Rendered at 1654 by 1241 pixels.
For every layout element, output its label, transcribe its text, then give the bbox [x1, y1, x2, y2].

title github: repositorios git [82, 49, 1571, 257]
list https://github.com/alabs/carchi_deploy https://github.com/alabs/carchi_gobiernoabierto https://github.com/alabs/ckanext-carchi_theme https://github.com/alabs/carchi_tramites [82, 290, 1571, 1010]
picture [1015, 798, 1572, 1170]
****
**What this task involves**. Can you reproduce every one of the lines above word for word, with nothing changed?

**Problem solution**.
Rendered at 1654 by 1241 pixels.
For every layout element, output its label, transcribe its text, then give the bbox [x1, y1, x2, y2].

title github: repositorios git [82, 49, 1571, 257]
list https://github.com/alabs/carchi_deploy https://github.com/alabs/carchi_gobiernoabierto https://github.com/alabs/ckanext-carchi_theme https://github.com/alabs/carchi_tramites [82, 290, 1571, 1010]
picture [1015, 798, 1572, 1170]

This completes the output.